You do not need to cover every requirement. You need to cover the two or three that are most important or hardest to demonstrate through a CV alone. Choose the points where you have a specific story, not just a claim.

5. The close — what you want to happen next

The closing paragraph should do two things: express genuine interest in the next step (not performative enthusiasm — real specificity), and make it easy for the recruiter to act. A clean close might look like: 'I would welcome the opportunity to discuss how my background in regulated financial services maps to this role. I am available for a call any time next week — my number is on the CV, or you can reach me at the email address above.'

Avoid submissive closings like 'I hope you will consider my application' or 'I would be grateful for the opportunity to be considered'. These phrases suggest low confidence and, subtly, low status. You are not hoping to be considered; you are offering something of value and making it easy for them to access it.

Also avoid false urgency: 'I look forward to hearing from you soon' is fine; 'Please do not hesitate to contact me at your earliest convenience' is padding. Close with a single confident, specific sentence and then stop.

6. What never to write

Several specific things reliably reduce your chances of being called. Opening with 'I am a passionate and dedicated professional' — passion is claimed by everyone and means nothing without evidence. Sentences like 'I believe I would be a great asset to your team' — believe is weak, 'great asset' is vague, and the whole phrase is about what you believe rather than what you can demonstrate.

Do not describe the company's mission statement back to the company. Recruiters have read their own about page. What they want to see is a specific connection: not 'I admire your commitment to sustainability' but 'I have spent the past three years doing carbon accounting for manufacturing clients, which is directly relevant to the scope of your net-zero reporting project'.

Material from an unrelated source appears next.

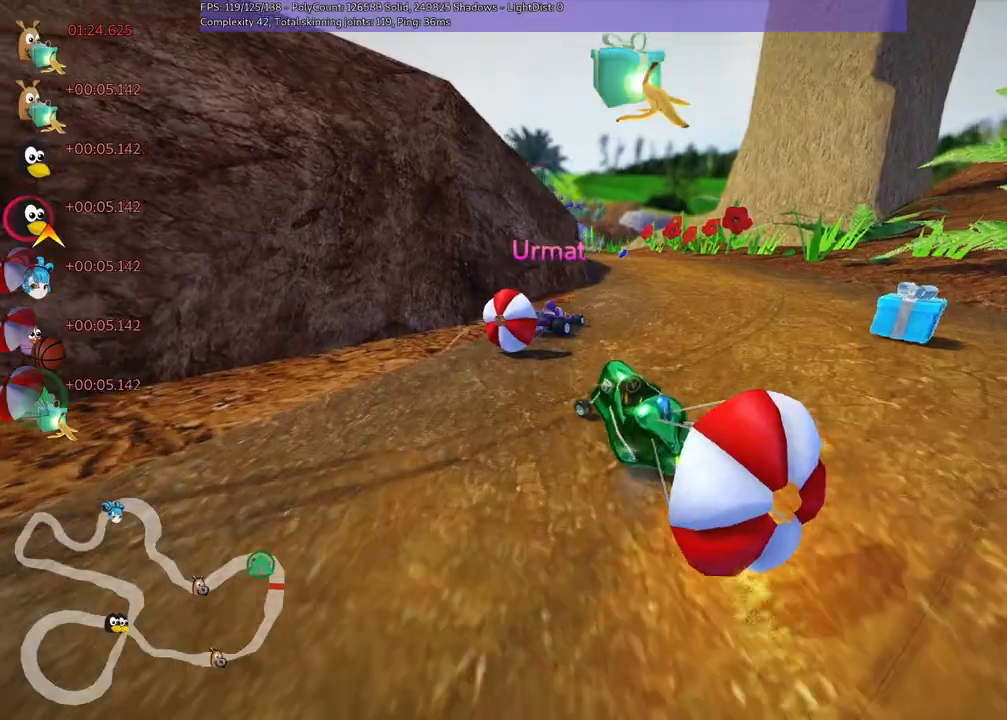
{"keys": ["down", "right"]}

Do not explain that you are a 'quick learner' or 'work well independently and as part of a team'. These are the phrases that signal a letter written in a hurry with no specific thought about the role. Every one of these clichés is a missed opportunity to say something true and specific about yourself.

7. Email vs PDF — how to format and send

When an application is submitted through an online portal, the cover letter is usually a separate PDF upload alongside the CV. In this case, format it like a professional letter: your name and contact details at the top, the hiring manager's name and company if you know them, the date, and the letter in full. Save it as PDF with a clear filename (YourName-CoverLetter.pdf).

When you are applying directly by email, the cover letter is often the body of the email itself — shorter, slightly more conversational in tone, but still focused and specific. Attach the CV. The email subject line should be clear: 'Application — Senior Product Manager, Ref 2026-PM-04' or similar. Do not use generic subject lines like 'Job Application' — they look like spam and sort to the bottom of a recruiter's inbox.

If the job posting does not specify a format, PDF is generally safer: it looks the same on every device, cannot be accidentally edited, and signals that you formatted it deliberately rather than firing off a quick email.

8. Tailoring checklist before you send

Cover letters fail most often because they are not tailored — they were written for one application and reused with minimal changes. Run through this before every submission.

  • Opening line is specific to this role and company — no generic 'I am applying for' opener.
  • Company name and role title are correct throughout (copy-paste errors are common and immediately disqualifying).
  • Body paragraphs reference specific requirements from this job description, not generic ones.
  • At least one piece of evidence is a specific, quantified achievement relevant to this role.
  • No sentence could be in a letter for a different company or a different role without editing.
  • Length is one page or under (300–400 words).
  • No clichés: no 'passionate', no 'dedicated', no 'excellent communication skills', no 'team player'.
  • Closing sentence specifies how and when you are available — not 'I hope to hear from you'.